Transition Point Detection: Detect sharp drops in the semantic similarity sequence, which correspond to content transitions.
Frame Selection: Select representative frames near each semantic transition point.

Frame Selection Strategy	Avg. Frames	F1 ↑
Uniform Sampling 100 frames	100	38.2
Uniform Sampling 50 frames	50	35.6
Random Sampling 10 frames	10	28.7
Speech-Guided (Ours)	10.3	45.3

Visual-Language Encoding¶

The selected keyframes extract visual features through a visual encoder (CLIP ViT-L/14), which are then organized into a multimodal input sequence along with the speech transcript of the corresponding time period:

\[\text{Input} = [\text{SYS}] \oplus \bigoplus_{i=1}^{K} [\text{IMG}_i, \text{TIME}_i, \text{SPEECH}_i]\]

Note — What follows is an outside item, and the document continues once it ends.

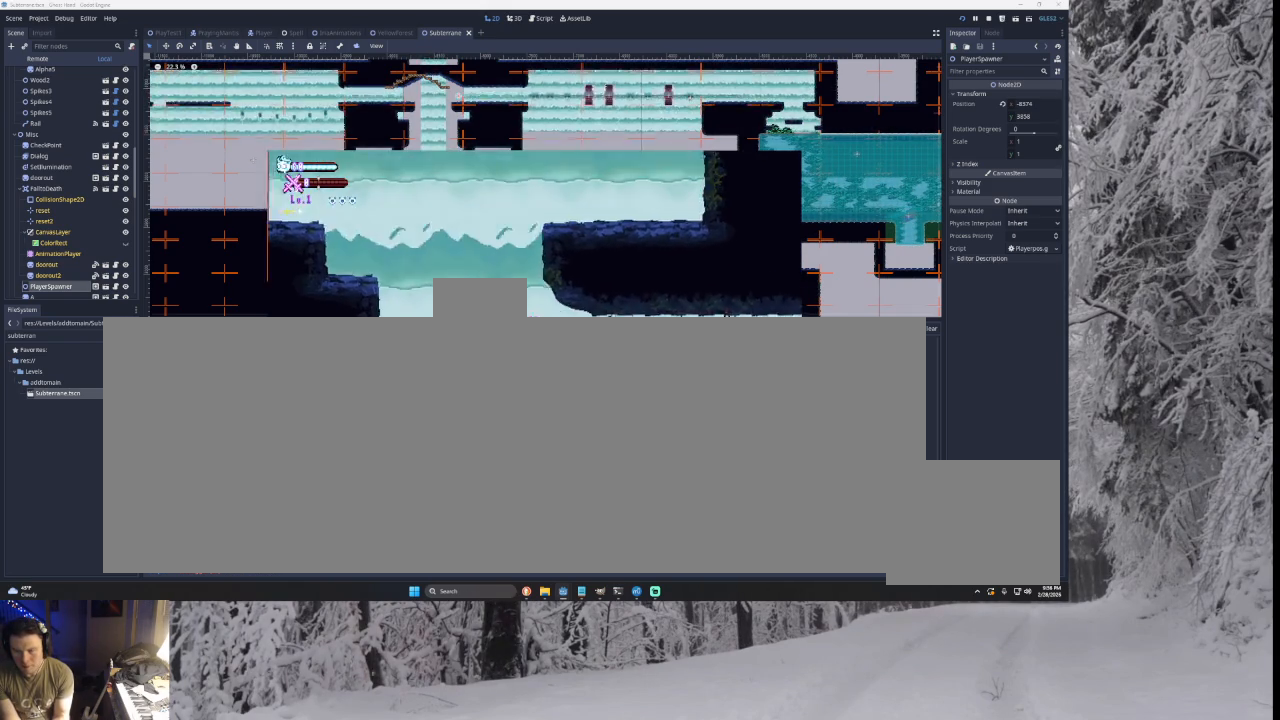
{"buttons": [], "left_stick": "left", "right_stick": "center", "events": [[33, "TRIANGLE", "up"]]}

where $K \approx 10.3$ is the number of selected keyframes.

LLM Chapter Generation¶

Model Selection: Llama-3.1-8B + LoRA Fine-Tuning

Configuration Item	Setting
Base Model	Llama-3.1-8B
Fine-Tuning Method	LoRA (rank=16, alpha=32)
Training Time	40 minutes
Training Hardware	4× H100 GPU
Output Format	JSON (timestamps + chapter titles)

Prompt Design:

After receiving the multimodal input, the model generates structured chapter outputs:

{"chapters": [
  {"start": "00:00:00", "title": "Introduction to..."},
  {"start": "00:05:32", "title": "Method overview..."},
  ...
]}

Experimental Results¶

Main Results (VidChapters-7M Validation Set)¶

Method	F1 ↑	Model Size	Frames
Vid2Seq	26.7	0.3B	100
VideoLLaMA2	31.2	7B	32
LLaVA-Video	35.8	7B	64
Gemini-1.5-Pro (zero-shot)	42.2	>1T	All
Chapter-Llama (Ours)	45.3	8B	10.3
Gain vs. Vid2Seq	+69.8%	-	-

Comparison with Gemini Series¶

Model	F1	Setting	Cost
Gemini-1.5-Flash (zero-shot)	38.7	API	~$0.5/video
Gemini-1.5-Pro (zero-shot)	42.2	API	~$2.0/video
Chapter-Llama	45.3	Local	~$0.01/video

Chapter-Llama not only outperforms the zero-shot results of Gemini-1.5-Pro (+3.1 F1) but also operates at a running cost that is lower by two orders of magnitude.

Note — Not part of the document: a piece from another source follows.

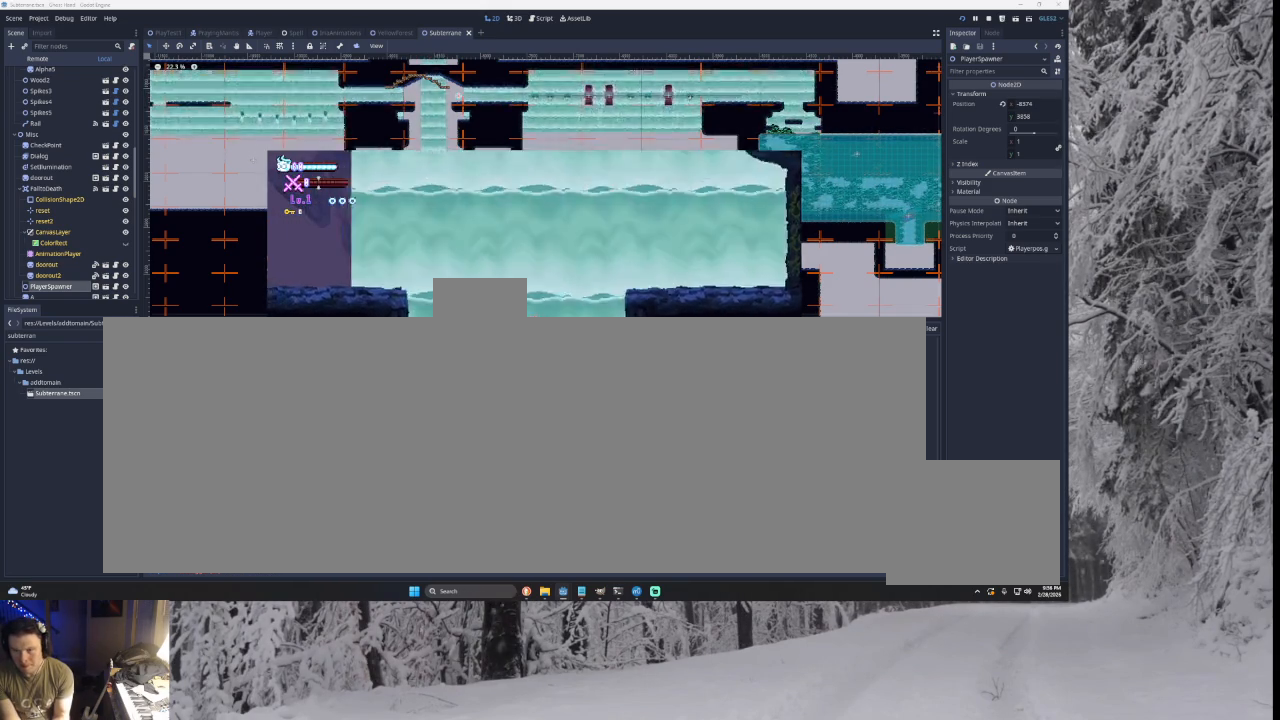
{"buttons": [], "left_stick": "left", "right_stick": "center", "events": [[133, "TRIANGLE", "down"], [333, "TRIANGLE", "up"]]}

Analysis by Video Duration¶

Video Duration	Vid2Seq F1	Chapter-Llama F1	Gain
< 10 min	32.1	47.8	+48.9%
10-30 min	27.4	45.6	+66.4%
30-60 min	23.8	44.1	+85.3%
> 60 min	19.2	42.7	+122.4%

As the video duration increases, the advantage of Chapter-Llama becomes more pronounced, proving the effectiveness of speech-guided frame selection on long videos.

Ablation Study¶

Component	F1
Visual Only (Uniform 100 Frames)	38.2
Speech Transcript Only	41.5
Visual + Speech (Uniform Sampling)	42.1
Visual + Speech-Guided Frame Selection	45.3

Highlights & Insights¶

Speech-Guided Frame Selection: Guiding visual frame sampling using semantic transition points in speech, processing hour-long videos with an average of 10.3 frames, representing a 10x efficiency improvement.
Extremely Efficient Training: Training for only 40 minutes on 4x H100 GPUs is sufficient to outperform the trillion-parameter Gemini-1.5-Pro.
Multimodal Fusion: Effectively combining the complementary advantages of visual and speech information.
Strong Generalization: Demonstrates robust performance across videos of various lengths, especially ultra-long videos (1 hour+).

Efficiency Analysis¶

Metric	Vid2Seq	Gemini-1.5-Pro	Chapter-Llama
Input Frames	100	~3600 (1fps)	10.3
Inference Time / Video	~15s	~60s	~5s
Trainable Parameters	300M	Non-trainable	4.2M (LoRA)
Training Cost	Multiple days/GPUs	N/A	40min/4×H100

Limitations & Future Work¶

Highly dependent on the quality of speech transcription, limiting effectiveness on videos without speech (e.g., music videos, silent documentaries).
ASR may produce errors in noisy environments or multilingual scenarios, affecting the quality of frame selection.
The quality of generated chapter titles is limited by the capabilities of the LLM, which may be inaccurate for domain-specific content.
The integration of other textual information, such as on-screen subtitles or comments in the video, has not been explored.

Vid2Seq: A seq2seq-based dense video captioning model.
Gemini-1.5: Google's long-context multimodal large model.
LLaVA-Video: A LLaVA-based video understanding model.
Llama-3.1: Meta's open-source large language model.